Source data

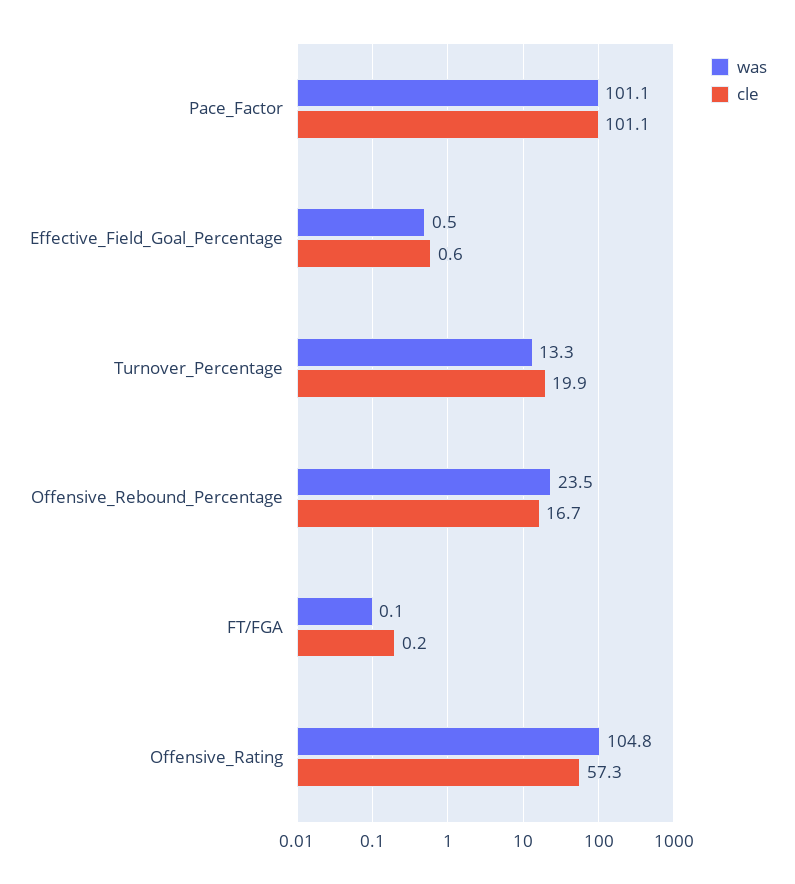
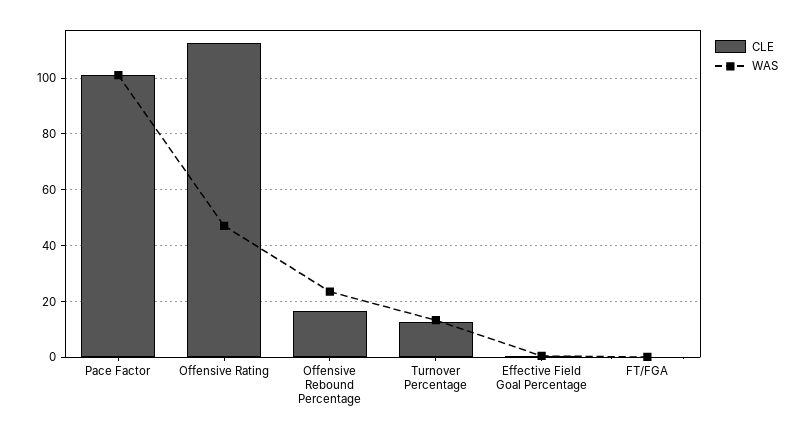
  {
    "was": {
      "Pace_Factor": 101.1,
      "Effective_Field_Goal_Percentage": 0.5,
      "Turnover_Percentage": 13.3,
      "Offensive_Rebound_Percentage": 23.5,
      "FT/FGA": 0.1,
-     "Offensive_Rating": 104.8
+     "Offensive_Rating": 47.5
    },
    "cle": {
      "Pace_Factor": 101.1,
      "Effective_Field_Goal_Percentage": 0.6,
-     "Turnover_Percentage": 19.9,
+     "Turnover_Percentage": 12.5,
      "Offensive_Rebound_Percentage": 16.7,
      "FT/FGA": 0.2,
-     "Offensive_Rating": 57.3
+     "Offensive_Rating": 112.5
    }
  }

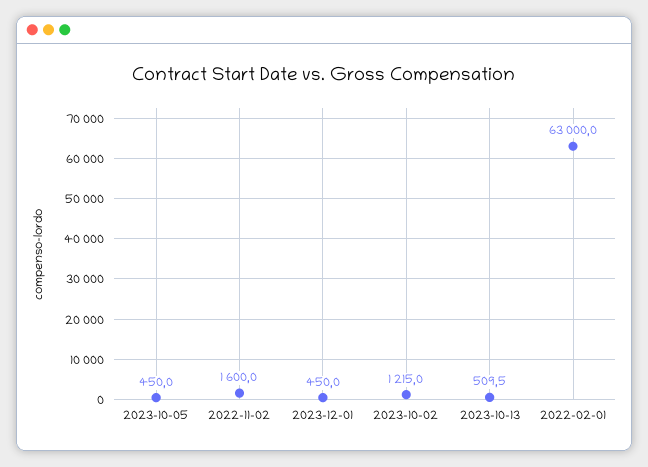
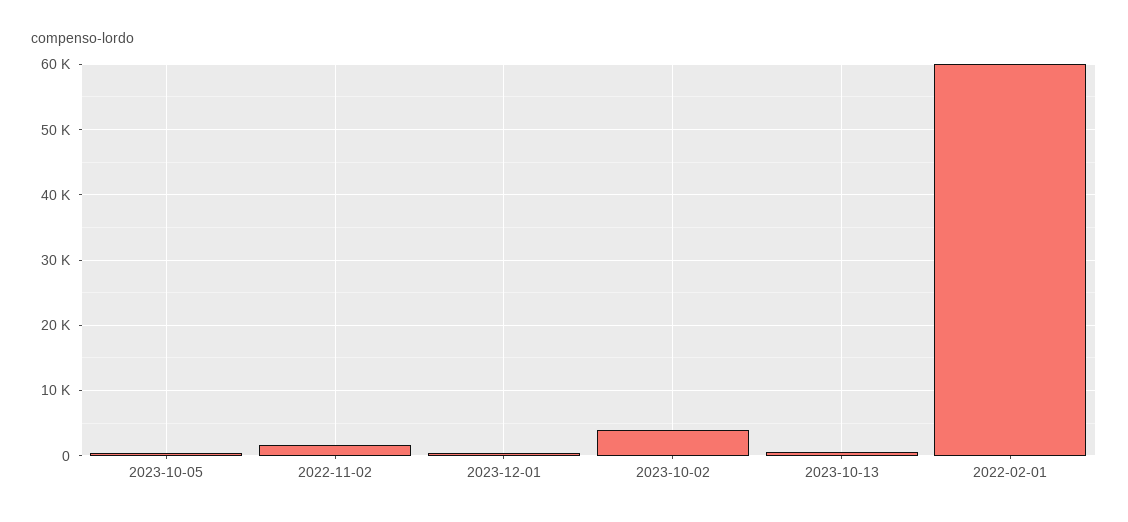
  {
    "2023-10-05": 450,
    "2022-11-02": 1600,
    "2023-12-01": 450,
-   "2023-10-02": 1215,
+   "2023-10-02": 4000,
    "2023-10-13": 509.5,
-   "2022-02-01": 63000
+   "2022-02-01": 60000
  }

→ EXERCISE PROMPT
Output each record verbatim and leave out its pictures.

→ SOLUTION
  {
    "was": {
      "Pace_Factor": 101.1,
      "Effective_Field_Goal_Percentage": 0.5,
      "Turnover_Percentage": 13.3,
      "Offensive_Rebound_Percentage": 23.5,
      "FT/FGA": 0.1,
-     "Offensive_Rating": 104.8
+     "Offensive_Rating": 47.5
    },
    "cle": {
      "Pace_Factor": 101.1,
      "Effective_Field_Goal_Percentage": 0.6,
-     "Turnover_Percentage": 19.9,
+     "Turnover_Percentage": 12.5,
      "Offensive_Rebound_Percentage": 16.7,
      "FT/FGA": 0.2,
-     "Offensive_Rating": 57.3
+     "Offensive_Rating": 112.5
    }
  }

  {
    "2023-10-05": 450,
    "2022-11-02": 1600,
    "2023-12-01": 450,
-   "2023-10-02": 1215,
+   "2023-10-02": 4000,
    "2023-10-13": 509.5,
-   "2022-02-01": 63000
+   "2022-02-01": 60000
  }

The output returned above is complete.